Congratulations Class of 2021! A Remote Year in Review: Congratulations to the Class of 2021! Going remote last March first gave us the opportunity to be innovative as we shifted online, expanding our many resources and programming to an even wider community. As we conclude a full year during these unprecedented times, we want to reflect on all of the exciting programs and events that came to light this year, some of which are still underway at the Program in Islamic Law.
The start of the term began with the Roundtable on Islamic Legal History and Historiography on the Islamic Law Blog. From start to finish, we published 21 essays, culminating in a live webinar that highlighted the diverse approaches to questions of method and meaning in Islamic law and legal history. Soon thereafter, we kicked off the year-long monthly workshops on Islamic Legal Genres monthly workshop, convened by Intisar Rabb, Hakki Arslan, and Necmettin Kizilkaya, to explore the definitions and diversification of genres in Islamic law during the 14th to 19th centuries. This Spring has so far featured scholars Murteza Bedir, Mohammad Fadel, Sohail Hanif, Ahmed El Shamsy, and Samy Ayoub, with more in the months to come. Our Islamic Law Speaker Series, which provides a forum for established and emerging scholars to talk about their recent scholarship, works-in-progress, or developments in the field, also continued this Spring with presentations by scholars Sohaib Baig and Issam Eido sharing their forthcoming scholarship.

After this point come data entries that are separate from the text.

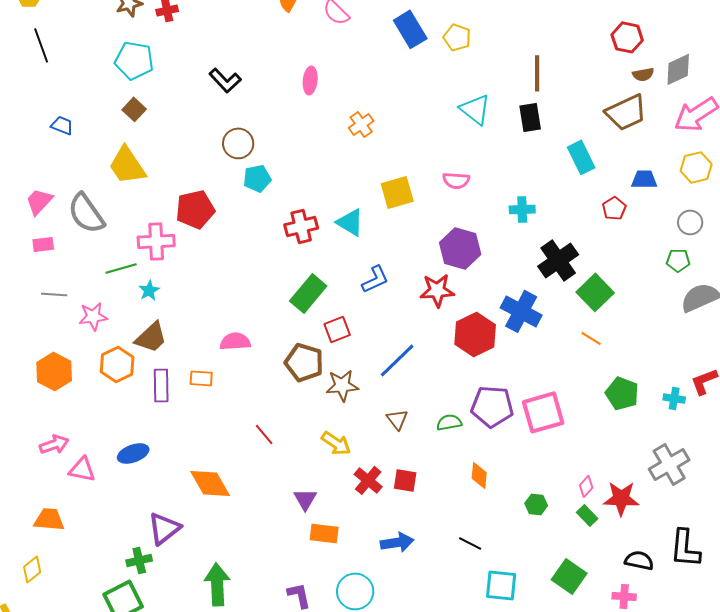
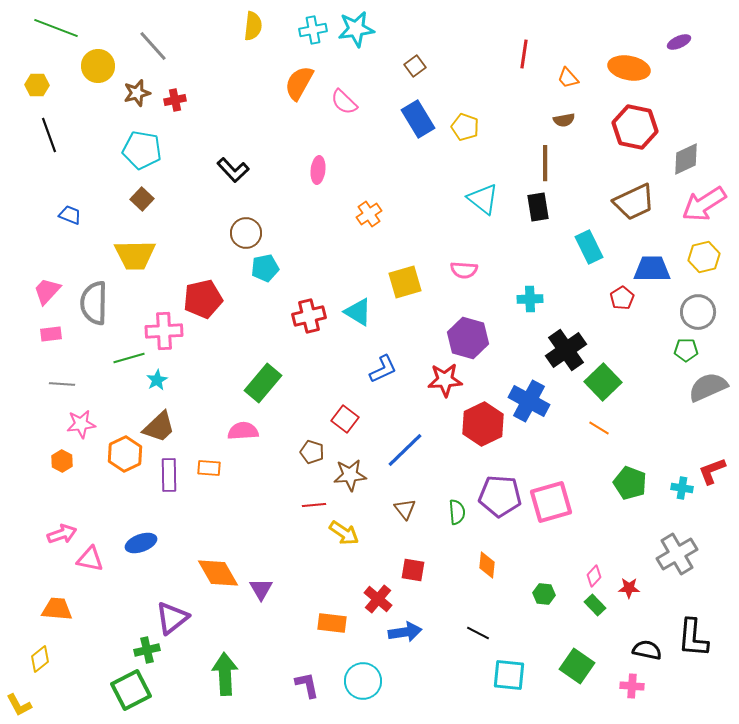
red hexagon: (627, 37) -> (635, 127), size x1.4
brown semicircle: (643, 74) -> (564, 120), moved
yellow trapezoid: (127, 165) -> (135, 255), turned -57
blue trapezoid: (644, 179) -> (652, 269), size x1.4
gray semicircle: (86, 213) -> (94, 303), turned 36
gray circle: (690, 222) -> (698, 312), size x1.4
green rectangle: (308, 293) -> (263, 383), moved
pink star: (93, 316) -> (81, 424), moved
red square: (337, 329) -> (345, 419), turned -32
brown pentagon: (304, 362) -> (312, 452), size x0.6
orange hexagon: (54, 371) -> (62, 461), size x0.6
green semicircle: (449, 422) -> (457, 512), turned 95
red line: (264, 434) -> (314, 505), moved, turned -55
red cross: (368, 480) -> (378, 599), moved
red star: (621, 498) -> (629, 588), size x0.6
purple triangle: (305, 499) -> (261, 589), moved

Then there are the (particularly exciting!) data science initiatives. The SHARIAsource Portal added more curated special collections alongside its cache of primary sources of Islamic law contributed by scholar-editors and libraries around the globe. We developed two new data science tools this year— soon to be made public: Courts & Canons (CnC) and SearchMonger— and continue collaborative work on eScriptorium and the related CorpusBuilder. These three projects result from collaborations that we believe will revolutionize the field by facilitating new research and insights into Islamic law and history. Stay tuned for summer news as we embark on exciting next steps: opening up each project to researchers, editors, and data scientists ready to join the growing community around them. First stop: check out Omar Abdel-Ghaffar and Jamie Folsom will be presenting our Courts & Canons (CnC) project at the Digital Humanities Summer Institute. Next: check out the Lab sessions you missed at the Islamic Law, Data Science and AI Lab, convened by Intisar Rabb and Zahra Takshid, where scholars, students, and professionals highlighted emerging data science tools for Islamic use and watch out for news of the next Lab sessions featuring our in-house data science tools.
In short, we’ve been up to a lot! All of this has been achieved with the continuing support and engagement of both the local community – including students of the Class of 2021 – and members of the global community, such as yourself. Thank you!